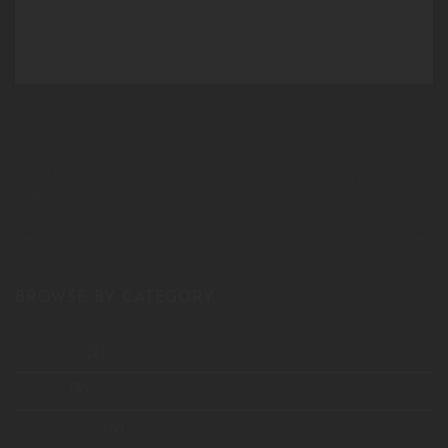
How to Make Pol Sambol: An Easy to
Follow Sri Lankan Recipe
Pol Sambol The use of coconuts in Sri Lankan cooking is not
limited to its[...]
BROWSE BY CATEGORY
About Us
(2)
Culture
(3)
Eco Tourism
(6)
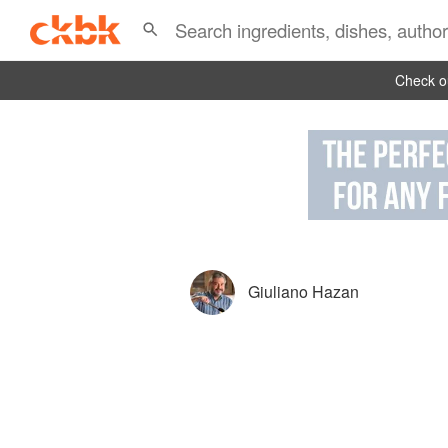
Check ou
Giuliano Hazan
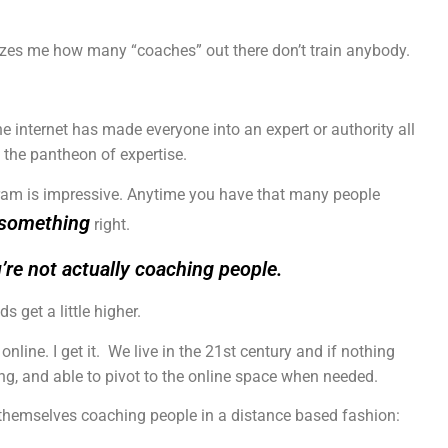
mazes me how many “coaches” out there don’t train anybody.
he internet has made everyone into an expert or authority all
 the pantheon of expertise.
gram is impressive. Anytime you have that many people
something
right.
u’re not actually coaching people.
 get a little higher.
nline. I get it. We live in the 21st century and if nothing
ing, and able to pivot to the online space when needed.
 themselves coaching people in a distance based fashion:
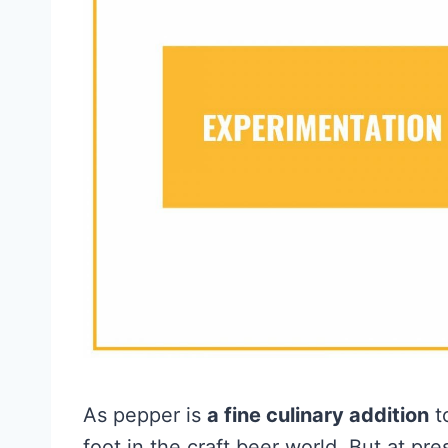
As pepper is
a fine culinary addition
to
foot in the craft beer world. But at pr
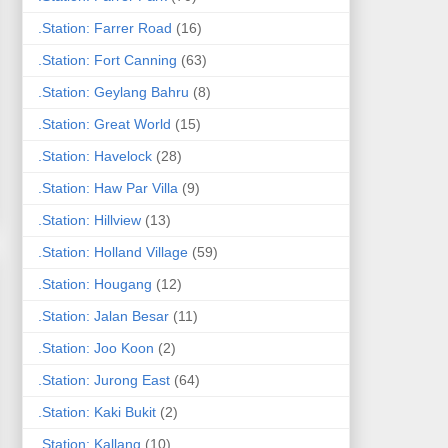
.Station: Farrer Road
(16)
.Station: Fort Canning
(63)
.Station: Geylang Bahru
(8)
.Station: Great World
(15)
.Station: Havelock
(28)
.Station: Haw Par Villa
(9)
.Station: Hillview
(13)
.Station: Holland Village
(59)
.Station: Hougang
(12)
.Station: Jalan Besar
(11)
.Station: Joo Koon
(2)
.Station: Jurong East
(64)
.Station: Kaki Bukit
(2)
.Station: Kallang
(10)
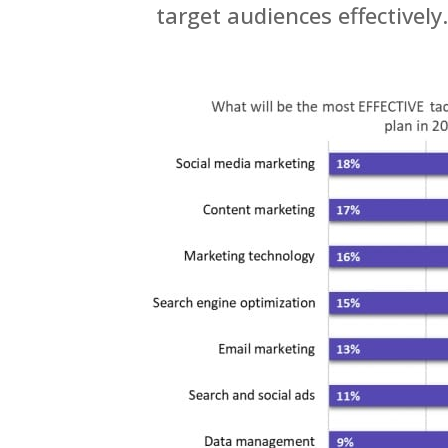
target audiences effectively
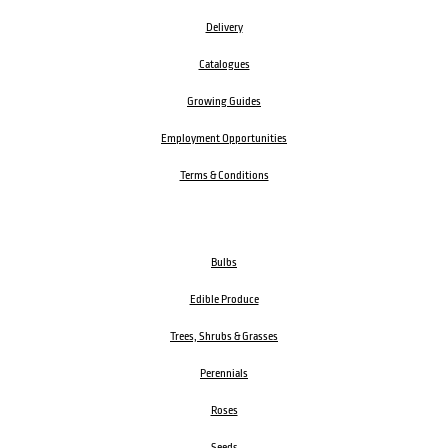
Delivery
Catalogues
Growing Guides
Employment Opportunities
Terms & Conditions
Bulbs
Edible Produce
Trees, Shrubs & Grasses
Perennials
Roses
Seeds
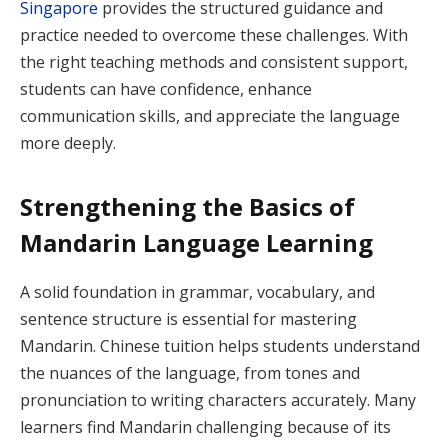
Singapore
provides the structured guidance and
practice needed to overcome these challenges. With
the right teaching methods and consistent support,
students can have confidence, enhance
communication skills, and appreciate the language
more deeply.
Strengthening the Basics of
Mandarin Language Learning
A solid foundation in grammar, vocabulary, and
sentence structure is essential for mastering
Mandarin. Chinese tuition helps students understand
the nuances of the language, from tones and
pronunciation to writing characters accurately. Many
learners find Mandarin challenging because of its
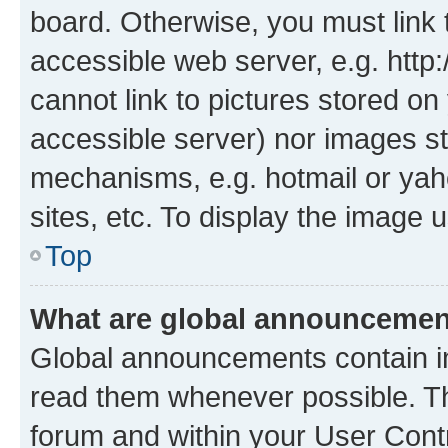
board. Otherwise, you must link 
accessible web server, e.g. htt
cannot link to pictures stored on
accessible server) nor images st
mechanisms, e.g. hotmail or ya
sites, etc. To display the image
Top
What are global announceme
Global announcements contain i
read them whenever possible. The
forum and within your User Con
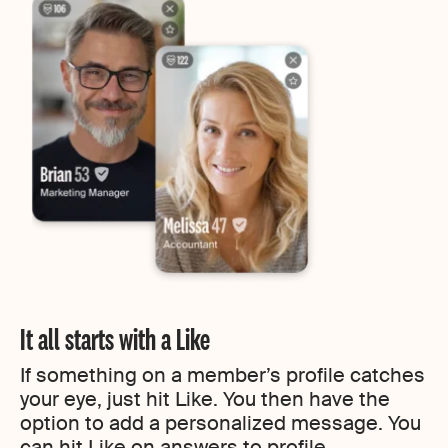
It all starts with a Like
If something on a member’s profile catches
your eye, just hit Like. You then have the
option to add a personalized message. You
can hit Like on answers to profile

——————

- What is expected: Show each line of the items above that contains the word "right".

- Your response:
right.
the right teaching methods and consistent support,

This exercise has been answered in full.